John Bonomo, a spokeswoman for Verizon’s northeast bureau, said the only outage he was aware of was in northern Manhattan at 188th Street and Wadsworth Avenue. He said he’s since reached out to Verizon’s operations department to get more information.

“I can tell you that on Feb. 4 our cables were involved in a manhole fire. We do not know the origin,” Bonomo said. “We replaced fiber cable that was burnt for the FIOS services, and we are currently replacing a damaged copper cable, [which is] much more entailed and work intensive.”

Bonomo said Verizon is offering their VoiceLink product to affected customers, which will provide voice-only service over the company’s wireless network. Because he was not aware of the problem on the Upper West Side, he could not give a date for when it would be fixed.

Bonomo said Verizon received 88 reports of phone and internet outages in this most recent service disruption.

“The only area where we have had a chunk of customers having problems is [around 188th Street and Wadsworth Avenue], as a result of the manhole fire,” said Bonomo. “Certainly there may be other customers on the Upper West Side who may have repair issues, but none as a result of any widespread problem.” Bonomo said a pair of copper wires, twisted together, provides basic telephone and, if subscribed, internet service.

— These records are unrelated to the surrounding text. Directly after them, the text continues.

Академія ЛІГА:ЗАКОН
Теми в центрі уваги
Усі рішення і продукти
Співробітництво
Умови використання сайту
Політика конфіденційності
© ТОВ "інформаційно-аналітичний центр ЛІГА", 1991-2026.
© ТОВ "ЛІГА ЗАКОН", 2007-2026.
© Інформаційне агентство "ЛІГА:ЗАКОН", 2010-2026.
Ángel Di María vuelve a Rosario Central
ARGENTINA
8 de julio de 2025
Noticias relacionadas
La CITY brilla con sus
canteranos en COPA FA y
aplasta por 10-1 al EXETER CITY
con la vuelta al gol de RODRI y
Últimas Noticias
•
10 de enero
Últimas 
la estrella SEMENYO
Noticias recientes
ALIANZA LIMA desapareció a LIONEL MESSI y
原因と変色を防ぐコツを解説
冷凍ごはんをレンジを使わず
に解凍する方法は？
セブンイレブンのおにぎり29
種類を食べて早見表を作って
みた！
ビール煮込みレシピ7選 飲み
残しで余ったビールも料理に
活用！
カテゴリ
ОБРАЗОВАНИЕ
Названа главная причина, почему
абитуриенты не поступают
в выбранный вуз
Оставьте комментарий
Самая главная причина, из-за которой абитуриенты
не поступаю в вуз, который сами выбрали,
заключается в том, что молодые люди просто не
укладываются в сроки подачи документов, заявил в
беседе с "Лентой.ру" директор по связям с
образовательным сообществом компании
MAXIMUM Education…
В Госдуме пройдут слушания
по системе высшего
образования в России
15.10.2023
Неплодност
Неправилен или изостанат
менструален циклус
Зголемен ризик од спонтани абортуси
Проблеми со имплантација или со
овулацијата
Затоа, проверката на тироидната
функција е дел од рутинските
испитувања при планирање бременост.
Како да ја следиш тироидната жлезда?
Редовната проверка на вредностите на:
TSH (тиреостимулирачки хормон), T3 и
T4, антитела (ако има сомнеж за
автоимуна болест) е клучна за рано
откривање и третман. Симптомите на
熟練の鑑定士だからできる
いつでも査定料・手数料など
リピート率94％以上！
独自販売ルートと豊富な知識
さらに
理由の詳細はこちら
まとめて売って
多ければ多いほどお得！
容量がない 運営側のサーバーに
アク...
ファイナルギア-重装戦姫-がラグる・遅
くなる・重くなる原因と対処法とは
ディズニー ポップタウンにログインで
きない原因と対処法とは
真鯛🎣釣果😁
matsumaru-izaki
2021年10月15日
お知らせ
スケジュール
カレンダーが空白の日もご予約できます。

They take longer to repair, he said, because, “a copper cable contains hundreds, or thousands, of individual pairs of copper wires. When that cable is damaged, each of those pairs of wires must be spliced back together.”

Bonomo indicated that many times, it’s hard to tell how big an area is affected by an outage caused by a manhole fire.

“Manhole fires, which are not caused by us, are not common,” he said. “But when they do occur, they affect everything in that manhole, not just Verizon facilities: power, water, gas, cable and other communications services. There’s no simple or single answer to how large or small an area could be affected by a manhole fire.”

Meantime, the wait for phone service on the Upper West Side continues.